(Text data extracted from pages)
+++
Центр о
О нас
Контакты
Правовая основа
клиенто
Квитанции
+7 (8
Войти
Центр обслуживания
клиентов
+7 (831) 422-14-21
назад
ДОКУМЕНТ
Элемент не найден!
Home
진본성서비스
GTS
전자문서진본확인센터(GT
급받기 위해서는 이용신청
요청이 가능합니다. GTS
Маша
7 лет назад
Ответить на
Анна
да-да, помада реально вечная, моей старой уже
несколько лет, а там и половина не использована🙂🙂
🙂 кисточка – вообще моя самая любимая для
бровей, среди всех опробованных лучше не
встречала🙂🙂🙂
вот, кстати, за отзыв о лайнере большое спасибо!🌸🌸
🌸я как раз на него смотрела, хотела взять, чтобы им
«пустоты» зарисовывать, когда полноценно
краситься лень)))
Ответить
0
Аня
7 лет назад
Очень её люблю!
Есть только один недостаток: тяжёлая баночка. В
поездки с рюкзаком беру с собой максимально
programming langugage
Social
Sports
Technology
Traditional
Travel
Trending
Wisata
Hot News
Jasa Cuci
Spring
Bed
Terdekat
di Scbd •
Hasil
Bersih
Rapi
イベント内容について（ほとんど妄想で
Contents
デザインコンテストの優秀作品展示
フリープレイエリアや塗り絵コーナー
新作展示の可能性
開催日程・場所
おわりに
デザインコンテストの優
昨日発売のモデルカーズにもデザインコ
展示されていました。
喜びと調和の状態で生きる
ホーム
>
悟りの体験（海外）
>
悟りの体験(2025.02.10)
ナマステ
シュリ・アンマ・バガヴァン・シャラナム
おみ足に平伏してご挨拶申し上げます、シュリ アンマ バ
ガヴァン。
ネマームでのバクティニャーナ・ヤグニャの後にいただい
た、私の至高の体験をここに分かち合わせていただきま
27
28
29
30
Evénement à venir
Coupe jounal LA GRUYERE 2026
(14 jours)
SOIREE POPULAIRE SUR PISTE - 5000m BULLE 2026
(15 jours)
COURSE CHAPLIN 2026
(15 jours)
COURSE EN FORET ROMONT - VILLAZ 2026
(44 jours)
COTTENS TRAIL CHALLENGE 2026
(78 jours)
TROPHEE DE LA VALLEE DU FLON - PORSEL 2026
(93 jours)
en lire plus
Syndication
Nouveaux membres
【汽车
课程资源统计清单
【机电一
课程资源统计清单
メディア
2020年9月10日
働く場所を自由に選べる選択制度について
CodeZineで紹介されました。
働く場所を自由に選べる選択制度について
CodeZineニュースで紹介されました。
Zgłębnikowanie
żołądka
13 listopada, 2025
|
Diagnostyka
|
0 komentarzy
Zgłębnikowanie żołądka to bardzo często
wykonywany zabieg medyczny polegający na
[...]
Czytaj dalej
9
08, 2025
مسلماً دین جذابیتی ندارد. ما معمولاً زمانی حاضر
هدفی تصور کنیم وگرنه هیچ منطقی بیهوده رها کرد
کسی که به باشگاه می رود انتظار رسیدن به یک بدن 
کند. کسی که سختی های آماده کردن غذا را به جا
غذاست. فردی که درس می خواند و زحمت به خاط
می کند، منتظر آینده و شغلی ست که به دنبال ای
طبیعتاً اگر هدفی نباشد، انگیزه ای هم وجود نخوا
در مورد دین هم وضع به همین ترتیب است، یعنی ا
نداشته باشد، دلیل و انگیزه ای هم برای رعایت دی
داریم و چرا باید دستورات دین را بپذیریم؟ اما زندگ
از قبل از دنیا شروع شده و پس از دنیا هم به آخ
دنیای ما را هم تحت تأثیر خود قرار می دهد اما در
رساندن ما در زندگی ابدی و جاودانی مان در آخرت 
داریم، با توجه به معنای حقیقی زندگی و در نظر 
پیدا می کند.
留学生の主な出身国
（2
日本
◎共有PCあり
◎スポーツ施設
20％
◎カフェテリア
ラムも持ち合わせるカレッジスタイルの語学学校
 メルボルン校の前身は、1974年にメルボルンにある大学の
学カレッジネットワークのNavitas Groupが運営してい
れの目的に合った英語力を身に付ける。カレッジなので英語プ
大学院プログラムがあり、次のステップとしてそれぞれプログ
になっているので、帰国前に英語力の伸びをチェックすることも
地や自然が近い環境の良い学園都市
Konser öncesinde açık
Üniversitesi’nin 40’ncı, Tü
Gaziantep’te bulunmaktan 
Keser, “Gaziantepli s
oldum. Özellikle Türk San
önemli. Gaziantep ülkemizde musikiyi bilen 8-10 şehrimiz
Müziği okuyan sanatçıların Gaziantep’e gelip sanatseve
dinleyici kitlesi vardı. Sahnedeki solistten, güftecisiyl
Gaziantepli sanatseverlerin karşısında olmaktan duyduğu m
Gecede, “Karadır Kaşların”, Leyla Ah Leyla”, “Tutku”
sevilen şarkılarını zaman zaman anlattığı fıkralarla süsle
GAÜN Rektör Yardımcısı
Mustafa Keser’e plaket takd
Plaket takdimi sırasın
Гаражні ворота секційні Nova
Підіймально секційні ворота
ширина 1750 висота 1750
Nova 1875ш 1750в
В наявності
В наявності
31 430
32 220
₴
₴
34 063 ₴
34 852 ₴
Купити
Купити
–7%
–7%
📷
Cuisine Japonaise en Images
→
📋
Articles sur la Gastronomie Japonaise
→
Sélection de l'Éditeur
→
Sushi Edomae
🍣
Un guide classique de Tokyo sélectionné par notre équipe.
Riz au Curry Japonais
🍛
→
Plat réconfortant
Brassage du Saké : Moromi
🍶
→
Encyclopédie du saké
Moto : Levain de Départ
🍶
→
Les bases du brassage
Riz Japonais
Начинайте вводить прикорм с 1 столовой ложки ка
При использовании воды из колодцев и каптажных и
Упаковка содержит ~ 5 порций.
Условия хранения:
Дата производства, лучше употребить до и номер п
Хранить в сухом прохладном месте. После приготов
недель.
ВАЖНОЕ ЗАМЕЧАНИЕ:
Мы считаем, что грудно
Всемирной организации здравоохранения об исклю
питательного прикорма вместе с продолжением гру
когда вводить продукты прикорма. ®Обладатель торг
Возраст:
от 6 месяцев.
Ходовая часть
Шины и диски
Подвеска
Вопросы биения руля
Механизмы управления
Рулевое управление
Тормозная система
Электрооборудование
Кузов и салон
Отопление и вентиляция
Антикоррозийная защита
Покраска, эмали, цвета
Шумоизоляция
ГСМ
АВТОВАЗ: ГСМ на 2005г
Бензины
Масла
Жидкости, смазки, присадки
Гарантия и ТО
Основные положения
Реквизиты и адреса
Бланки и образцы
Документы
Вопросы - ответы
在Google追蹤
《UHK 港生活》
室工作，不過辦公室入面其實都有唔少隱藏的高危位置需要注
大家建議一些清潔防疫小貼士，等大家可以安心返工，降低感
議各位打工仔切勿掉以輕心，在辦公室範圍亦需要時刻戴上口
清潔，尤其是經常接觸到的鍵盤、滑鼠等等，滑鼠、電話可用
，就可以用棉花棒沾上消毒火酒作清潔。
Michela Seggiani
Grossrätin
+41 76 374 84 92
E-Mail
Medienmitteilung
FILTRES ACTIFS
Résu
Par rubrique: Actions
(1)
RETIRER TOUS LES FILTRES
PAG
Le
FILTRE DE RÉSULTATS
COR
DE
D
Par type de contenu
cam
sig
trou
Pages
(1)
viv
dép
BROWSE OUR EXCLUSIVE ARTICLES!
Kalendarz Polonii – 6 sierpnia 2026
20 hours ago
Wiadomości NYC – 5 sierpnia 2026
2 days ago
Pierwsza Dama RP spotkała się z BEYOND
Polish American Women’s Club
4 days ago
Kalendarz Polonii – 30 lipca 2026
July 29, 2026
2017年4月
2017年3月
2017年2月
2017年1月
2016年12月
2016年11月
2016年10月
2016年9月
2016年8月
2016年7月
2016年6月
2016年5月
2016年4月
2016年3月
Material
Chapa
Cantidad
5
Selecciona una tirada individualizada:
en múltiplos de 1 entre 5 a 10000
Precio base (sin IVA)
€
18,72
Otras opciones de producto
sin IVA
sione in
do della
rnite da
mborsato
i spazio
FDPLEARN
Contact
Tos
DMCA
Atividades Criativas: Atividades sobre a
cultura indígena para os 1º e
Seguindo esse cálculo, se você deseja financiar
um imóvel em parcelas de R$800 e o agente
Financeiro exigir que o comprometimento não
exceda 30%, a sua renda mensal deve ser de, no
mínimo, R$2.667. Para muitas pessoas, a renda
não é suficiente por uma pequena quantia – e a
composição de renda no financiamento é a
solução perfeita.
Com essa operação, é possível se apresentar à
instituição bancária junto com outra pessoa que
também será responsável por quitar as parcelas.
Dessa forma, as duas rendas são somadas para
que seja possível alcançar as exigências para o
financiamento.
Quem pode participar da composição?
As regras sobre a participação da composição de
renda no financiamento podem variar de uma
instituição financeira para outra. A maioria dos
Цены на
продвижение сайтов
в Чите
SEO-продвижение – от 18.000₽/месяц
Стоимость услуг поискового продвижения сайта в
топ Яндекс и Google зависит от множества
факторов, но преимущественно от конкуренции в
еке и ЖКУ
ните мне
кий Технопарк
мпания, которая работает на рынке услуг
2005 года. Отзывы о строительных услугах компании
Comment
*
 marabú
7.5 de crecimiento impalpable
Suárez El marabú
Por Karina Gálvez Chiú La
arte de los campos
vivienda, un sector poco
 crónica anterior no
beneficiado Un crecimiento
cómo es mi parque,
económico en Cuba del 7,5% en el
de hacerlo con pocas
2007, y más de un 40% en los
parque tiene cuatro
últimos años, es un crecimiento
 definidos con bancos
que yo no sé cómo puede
+++
Write out the lines of the records from the first line through the line containing "Есть только один", inclusive, character for character.

Центр о
О нас
Контакты
Правовая основа
клиенто
Квитанции
+7 (8
Войти
Центр обслуживания
клиентов
+7 (831) 422-14-21
назад
ДОКУМЕНТ
Элемент не найден!
Home
진본성서비스
GTS
전자문서진본확인센터(GT
급받기 위해서는 이용신청
요청이 가능합니다. GTS
Маша
7 лет назад
Ответить на
Анна
да-да, помада реально вечная, моей старой уже
несколько лет, а там и половина не использована🙂🙂
🙂 кисточка – вообще моя самая любимая для
бровей, среди всех опробованных лучше не
встречала🙂🙂🙂
вот, кстати, за отзыв о лайнере большое спасибо!🌸🌸
🌸я как раз на него смотрела, хотела взять, чтобы им
«пустоты» зарисовывать, когда полноценно
краситься лень)))
Ответить
0
Аня
7 лет назад
Очень её люблю!
Есть только один недостаток: тяжёлая баночка. В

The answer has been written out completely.